Extracted records:
# # #
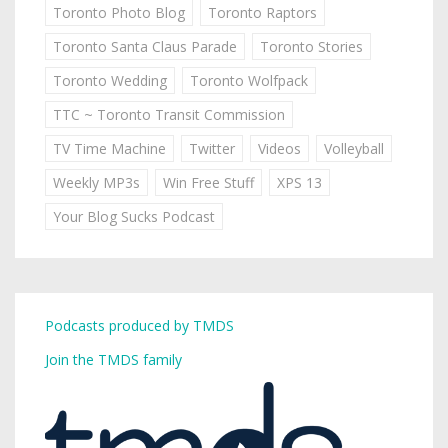
Toronto Photo Blog
Toronto Raptors
Toronto Santa Claus Parade
Toronto Stories
Toronto Wedding
Toronto Wolfpack
TTC ~ Toronto Transit Commission
TV Time Machine
Twitter
Videos
Volleyball
Weekly MP3s
Win Free Stuff
XPS 13
Your Blog Sucks Podcast
Podcasts produced by TMDS
Join the TMDS family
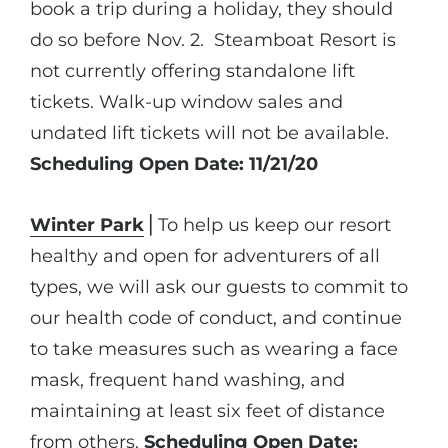
book a trip during a holiday, they should
do so before Nov. 2. Steamboat Resort is
not currently offering standalone lift
tickets. Walk-up window sales and
undated lift tickets will not be available.
Scheduling Open Date: 11/21/20
Winter Park
⎪To help us keep our resort
healthy and open for adventurers of all
types, we will ask our guests to commit to
our health code of conduct, and continue
to take measures such as wearing a face
mask, frequent hand washing, and
maintaining at least six feet of distance
from others.
Scheduling Open Date:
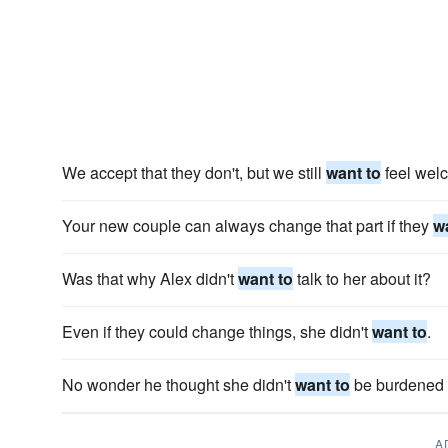
We accept that they don't, but we still
want to
feel wel
Your new couple can always change that part if they
w
Was that why Alex didn't
want to
talk to her about it?
Even if they could change things, she didn't
want to
.
No wonder he thought she didn't
want to
be burdened w
A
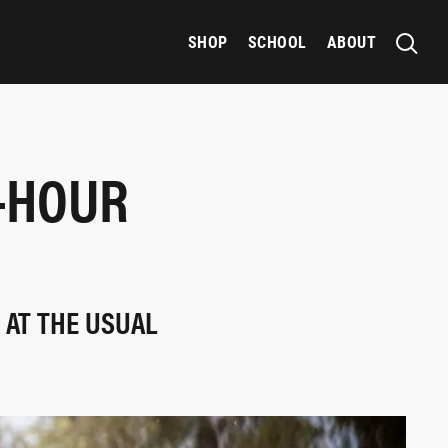
SHOP
SCHOOL
ABOUT
0-HOUR
 AT THE USUAL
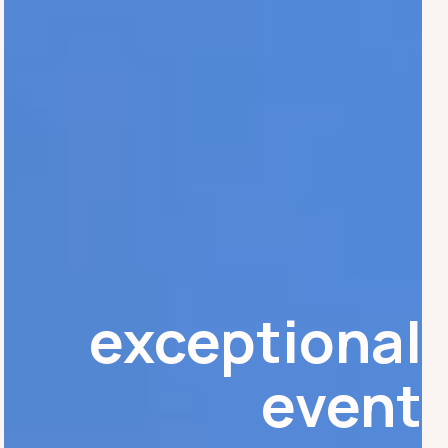
exceptional
event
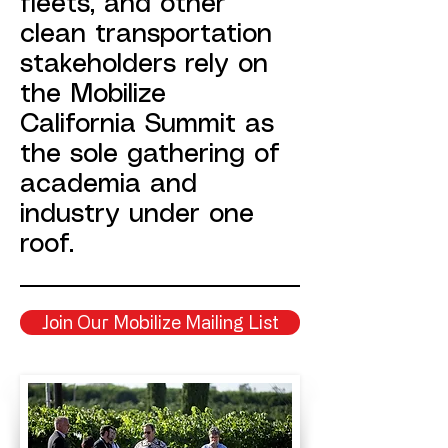
fleets, and other
clean transportation
stakeholders rely on
the Mobilize
California Summit as
the sole gathering of
academia and
industry under one
roof.
Join Our Mobilize Mailing List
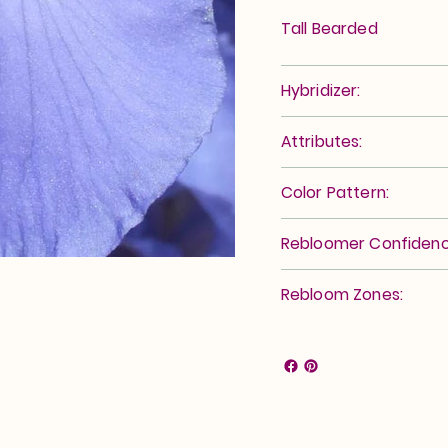
Tall Bearded
Hybridizer:
Attributes:
Color Pattern:
Rebloomer Confidenc
Rebloom Zones:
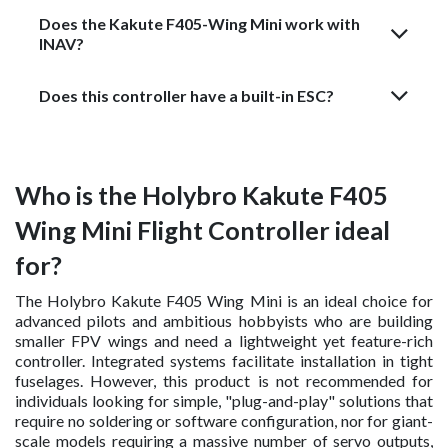
Does the Kakute F405-Wing Mini work with
INAV?
Does this controller have a built-in ESC?
Who is the Holybro Kakute F405
Wing Mini Flight Controller ideal
for?
The Holybro Kakute F405 Wing Mini is an ideal choice for
advanced pilots and ambitious hobbyists who are building
smaller FPV wings and need a lightweight yet feature-rich
controller. Integrated systems facilitate installation in tight
fuselages. However, this product is not recommended for
individuals looking for simple, "plug-and-play" solutions that
require no soldering or software configuration, nor for giant-
scale models requiring a massive number of servo outputs,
# # #
Where a picture appears, omit it; otherwise reproduce each line above from the first to the one with "Winter Park", inclusive.

#### Answer box:
Toronto Photo Blog
Toronto Raptors
Toronto Santa Claus Parade
Toronto Stories
Toronto Wedding
Toronto Wolfpack
TTC ~ Toronto Transit Commission
TV Time Machine
Twitter
Videos
Volleyball
Weekly MP3s
Win Free Stuff
XPS 13
Your Blog Sucks Podcast
Podcasts produced by TMDS
Join the TMDS family
book a trip during a holiday, they should
do so before Nov. 2. Steamboat Resort is
not currently offering standalone lift
tickets. Walk-up window sales and
undated lift tickets will not be available.
Scheduling Open Date: 11/21/20
Winter Park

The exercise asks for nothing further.